I would argue that the latter 2 things are not truly needed, and can be iterated on over time. You don't need a CMS, you already have one built into your server: the file system. You don't need a browser-based UX, it's a nice to have. If surviving Reddit's front page is your goal, it's pretty easily doable.


_You_ might not need a CMS, but I guarantee that the vast majority of content sites that pull in 10MM visitors+/day have a cms.

You make a good point that if you're just a simple blogger firing off posts in a defined layout, you may as well just hand code html and send static files. I took the point of his post to be more for people who know they have to offer a CMS, and want some basic scaling settings.


"I wonder why anyone should do this" - Because you're setting this up for a "technically illiterate" client?


+1 - Nothing like being able to show a client who's got a billion dollar idea that his site can handle 10M users for $15/mo.

Just remember to explain all the caveats that are being discussed here. We're nothing without out integrity. Your client won't be listening to that point though, he'll only be excited he's going to be a billionaire for $15/mo.


Well if they are going to be getting that amount of traffic either they have a very poor conversion rate/profit margin or they could just afford a proper dedicated server or two.


The Happy Cog design was short lived. We redesigned in house for version 2.7 in 2008.

> "blog software for the technically illiterate"

According to what metric? Not having the ability (and the huge amount of time) to roll their own blog software, or learn how to use Git and Jekyll? Try and look at the world from a broader perspective. Not everyone is a programmer, but they still have interesting things to say to the world.

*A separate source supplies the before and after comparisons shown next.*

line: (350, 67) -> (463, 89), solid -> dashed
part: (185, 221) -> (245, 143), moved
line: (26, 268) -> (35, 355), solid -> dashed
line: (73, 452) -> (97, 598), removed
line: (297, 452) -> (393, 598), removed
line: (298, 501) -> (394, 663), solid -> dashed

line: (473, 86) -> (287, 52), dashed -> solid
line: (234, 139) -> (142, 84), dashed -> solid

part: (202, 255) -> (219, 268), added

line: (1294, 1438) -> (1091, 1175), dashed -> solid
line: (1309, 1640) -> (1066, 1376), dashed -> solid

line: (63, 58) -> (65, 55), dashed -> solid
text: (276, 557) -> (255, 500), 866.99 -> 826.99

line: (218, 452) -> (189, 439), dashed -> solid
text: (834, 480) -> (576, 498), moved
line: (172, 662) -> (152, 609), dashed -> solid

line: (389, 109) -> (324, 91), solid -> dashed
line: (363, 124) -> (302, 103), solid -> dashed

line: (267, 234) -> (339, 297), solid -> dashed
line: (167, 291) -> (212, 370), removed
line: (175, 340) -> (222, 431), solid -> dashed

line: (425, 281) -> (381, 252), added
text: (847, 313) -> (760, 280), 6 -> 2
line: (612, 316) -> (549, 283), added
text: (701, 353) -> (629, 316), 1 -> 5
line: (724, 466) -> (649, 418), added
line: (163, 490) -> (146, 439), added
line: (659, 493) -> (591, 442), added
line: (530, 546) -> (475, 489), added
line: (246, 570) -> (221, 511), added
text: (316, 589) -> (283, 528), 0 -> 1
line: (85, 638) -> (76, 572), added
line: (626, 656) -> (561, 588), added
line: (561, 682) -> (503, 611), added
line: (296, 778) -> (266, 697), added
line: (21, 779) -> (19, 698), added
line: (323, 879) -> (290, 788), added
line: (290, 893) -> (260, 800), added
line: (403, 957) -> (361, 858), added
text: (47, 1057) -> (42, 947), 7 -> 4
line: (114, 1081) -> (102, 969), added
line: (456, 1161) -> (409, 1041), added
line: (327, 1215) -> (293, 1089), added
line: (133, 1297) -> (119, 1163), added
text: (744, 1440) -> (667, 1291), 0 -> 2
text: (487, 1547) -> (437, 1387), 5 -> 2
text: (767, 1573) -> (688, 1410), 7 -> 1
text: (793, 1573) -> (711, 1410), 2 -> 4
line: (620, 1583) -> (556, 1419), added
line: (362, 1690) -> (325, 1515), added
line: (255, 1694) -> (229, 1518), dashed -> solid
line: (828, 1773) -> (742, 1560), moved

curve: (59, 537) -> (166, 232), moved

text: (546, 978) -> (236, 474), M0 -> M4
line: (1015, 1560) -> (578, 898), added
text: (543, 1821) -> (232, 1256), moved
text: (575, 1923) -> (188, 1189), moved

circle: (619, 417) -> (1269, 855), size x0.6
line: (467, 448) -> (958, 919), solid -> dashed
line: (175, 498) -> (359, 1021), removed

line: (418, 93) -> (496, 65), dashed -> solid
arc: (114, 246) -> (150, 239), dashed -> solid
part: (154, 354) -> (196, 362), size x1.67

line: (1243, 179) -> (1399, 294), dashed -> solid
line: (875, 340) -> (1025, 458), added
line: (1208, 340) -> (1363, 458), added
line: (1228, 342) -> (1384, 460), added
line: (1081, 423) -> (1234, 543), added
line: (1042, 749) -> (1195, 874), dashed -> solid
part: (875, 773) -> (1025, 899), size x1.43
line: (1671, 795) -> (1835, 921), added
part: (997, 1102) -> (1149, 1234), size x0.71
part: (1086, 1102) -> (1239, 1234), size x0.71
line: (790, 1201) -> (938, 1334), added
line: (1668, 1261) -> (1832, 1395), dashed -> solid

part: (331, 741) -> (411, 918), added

> all the incantations necessary to scale Wordpress to reasonable scale

10 million page views a day is reasonable scale? C'mon. No combination of Digg and Reddit and Daring Fireball or anything else will get you even close to this. There is a selection of caching plugins for WordPress that'll get any site on shared hosting to easily sustain those types of real world traffic bursts. For people who do need a million plus page views a day, they're in "good problem to have" territory, and probably have long since acquired technical assistance, or have switched to a WordPress-specific host like WordPress.com, WP Engine, Page.ly, or ZippyKid which has high volume caching already configured for you.


"Wordpress is blog software for the technically illiterate."

Is it, really? I see that most of the most popular blogs use Wordpress: http://en.wikipedia.org/wiki/Blog_software

What blog platform would you recommend for the technically literate people?


Are your engineers going to be writing the content? We run a WordPress instance just as a CMS that then gets pulled into memcache to be served up within our site. It's clunky, but there's no reason to reinvent an editing interface.


> If you're setting up your own server, installing nginx, configuring PHP, and doing automated load testing, maybe you should also consider rolling your own software

This is actually very easy to do. I just did it. Maybe 1000 lines of code for everything, with proper caching and templating thrown in. The most difficult parts of a blog are the comments and search. If you use something like Disqus for comments and Google Custom Search for search, things become very easy to manage.


Regarding ease of use, if you are a dev, there's always toto or jekyll. Throw in disqus for commenting and you are pretty much done. Each blog is just a simple haml/erb/liquid template and git push is all you need to get a new page/blog up.